The tenuous distinction between promoting excess consumption for “good”, like to prop up the stock marketing, and consumption for “evil”, like trampling a Wal-Mart employee and then grumbling about the store being closed, is a weak barrier between order and chaos. Credit is branded as honorable – a high credit score lands you access to jobs and money, and a low one reveals you as a suspicious character. Everyone wants credit, even though it is credit itself that has thrown families out of their homes and cars and has propelled the nation into an economic sinkhole.
I am grateful that in a moment of either prescience or sheer luck we committed, from the earliest days, to build a firm that did not rely on credit. Camino PR grows at the pace that the marketplace demands. We seek out the most frugal solutions to even the thorniest challenges (check out Pablo’s excellent blog about open source solutions). We work simply, so that our drag on the earth’s resources is minimal.

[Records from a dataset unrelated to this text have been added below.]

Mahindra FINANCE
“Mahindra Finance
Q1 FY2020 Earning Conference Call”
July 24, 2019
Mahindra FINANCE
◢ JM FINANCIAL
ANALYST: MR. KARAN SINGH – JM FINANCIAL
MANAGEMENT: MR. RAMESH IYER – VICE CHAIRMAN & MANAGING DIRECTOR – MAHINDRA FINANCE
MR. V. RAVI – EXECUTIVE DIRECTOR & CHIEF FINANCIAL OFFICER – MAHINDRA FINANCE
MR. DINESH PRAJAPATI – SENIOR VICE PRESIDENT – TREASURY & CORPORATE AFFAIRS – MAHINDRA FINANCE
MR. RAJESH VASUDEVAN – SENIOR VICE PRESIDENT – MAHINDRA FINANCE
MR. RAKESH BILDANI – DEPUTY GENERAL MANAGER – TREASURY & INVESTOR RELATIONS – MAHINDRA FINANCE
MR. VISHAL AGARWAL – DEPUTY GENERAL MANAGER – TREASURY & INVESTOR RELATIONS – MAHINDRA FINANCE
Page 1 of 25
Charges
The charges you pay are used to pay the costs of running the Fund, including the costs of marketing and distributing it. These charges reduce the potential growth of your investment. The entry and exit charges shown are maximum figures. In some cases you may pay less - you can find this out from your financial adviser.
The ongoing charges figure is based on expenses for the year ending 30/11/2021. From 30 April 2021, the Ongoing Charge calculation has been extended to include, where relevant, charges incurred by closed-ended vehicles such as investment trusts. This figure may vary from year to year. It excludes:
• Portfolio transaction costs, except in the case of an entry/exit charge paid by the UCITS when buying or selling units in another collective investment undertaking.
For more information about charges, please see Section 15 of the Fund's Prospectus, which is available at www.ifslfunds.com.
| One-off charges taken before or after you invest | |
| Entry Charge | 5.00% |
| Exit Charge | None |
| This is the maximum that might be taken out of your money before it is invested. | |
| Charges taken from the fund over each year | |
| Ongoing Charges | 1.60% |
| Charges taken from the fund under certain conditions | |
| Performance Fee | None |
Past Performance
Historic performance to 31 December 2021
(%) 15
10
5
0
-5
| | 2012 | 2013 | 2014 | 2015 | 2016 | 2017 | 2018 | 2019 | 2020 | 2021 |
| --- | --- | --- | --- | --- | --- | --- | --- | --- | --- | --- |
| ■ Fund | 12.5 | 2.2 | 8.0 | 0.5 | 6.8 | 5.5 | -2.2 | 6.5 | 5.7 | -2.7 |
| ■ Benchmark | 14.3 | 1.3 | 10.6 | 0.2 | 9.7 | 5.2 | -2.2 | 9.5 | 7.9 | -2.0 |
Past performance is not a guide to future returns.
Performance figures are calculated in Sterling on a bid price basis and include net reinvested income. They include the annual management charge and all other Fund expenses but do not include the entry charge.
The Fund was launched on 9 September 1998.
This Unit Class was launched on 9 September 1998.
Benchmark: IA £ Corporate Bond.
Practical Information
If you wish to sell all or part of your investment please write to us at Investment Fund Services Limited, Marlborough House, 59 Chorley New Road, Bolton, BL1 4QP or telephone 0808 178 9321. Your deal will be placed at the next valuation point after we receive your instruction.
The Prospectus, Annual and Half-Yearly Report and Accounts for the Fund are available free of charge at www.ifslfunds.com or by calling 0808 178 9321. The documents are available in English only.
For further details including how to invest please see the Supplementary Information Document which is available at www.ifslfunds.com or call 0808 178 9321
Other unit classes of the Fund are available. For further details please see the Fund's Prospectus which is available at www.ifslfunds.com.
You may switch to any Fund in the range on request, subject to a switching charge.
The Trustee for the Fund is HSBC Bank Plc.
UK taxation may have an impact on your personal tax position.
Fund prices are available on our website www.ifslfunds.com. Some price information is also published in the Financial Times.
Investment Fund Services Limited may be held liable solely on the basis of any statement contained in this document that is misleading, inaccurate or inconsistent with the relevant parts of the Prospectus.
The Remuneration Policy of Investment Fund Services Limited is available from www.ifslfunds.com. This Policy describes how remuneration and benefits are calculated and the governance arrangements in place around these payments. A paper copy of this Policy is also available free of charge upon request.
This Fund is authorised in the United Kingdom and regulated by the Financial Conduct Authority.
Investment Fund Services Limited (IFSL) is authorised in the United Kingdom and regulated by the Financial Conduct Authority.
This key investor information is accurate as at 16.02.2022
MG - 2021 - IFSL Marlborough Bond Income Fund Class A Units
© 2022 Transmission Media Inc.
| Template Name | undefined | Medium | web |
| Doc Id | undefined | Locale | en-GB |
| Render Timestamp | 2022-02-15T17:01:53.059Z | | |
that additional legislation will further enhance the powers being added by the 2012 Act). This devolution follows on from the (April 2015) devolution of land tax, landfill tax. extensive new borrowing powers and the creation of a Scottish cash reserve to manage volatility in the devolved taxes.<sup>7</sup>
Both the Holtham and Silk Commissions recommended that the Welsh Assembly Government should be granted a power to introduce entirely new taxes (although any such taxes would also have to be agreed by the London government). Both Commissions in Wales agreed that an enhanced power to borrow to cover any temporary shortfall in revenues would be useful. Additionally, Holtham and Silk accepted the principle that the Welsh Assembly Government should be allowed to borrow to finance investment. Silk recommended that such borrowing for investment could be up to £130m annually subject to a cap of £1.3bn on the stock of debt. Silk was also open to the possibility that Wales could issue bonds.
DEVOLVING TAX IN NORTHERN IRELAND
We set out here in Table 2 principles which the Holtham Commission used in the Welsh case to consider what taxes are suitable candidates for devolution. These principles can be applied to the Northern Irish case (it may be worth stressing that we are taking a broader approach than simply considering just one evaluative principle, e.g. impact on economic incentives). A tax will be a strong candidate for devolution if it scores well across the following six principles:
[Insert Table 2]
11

One weekday afternoon my kids claimed to have no homework, so I assigned them an essay on the Wall Street meltdown. Not surprisingly, the kids had no confidence that the adults could pay back the bailout we’ve just gifted to corporate America. My 6th grade son proposed in an essay titled “the Stalk Market Crash” that each household contribute $200 to a debt relief fund, so that his generation could have the money it will take to fix the economy. If you consider that there are almost 115 million households in the country, he created a plan that would generate a $2.3 trillion savings account for bailout relief. It would require each of us to contribute roughly the equivalent of 60 iced chai latte’s from Starbucks. Not a bad idea.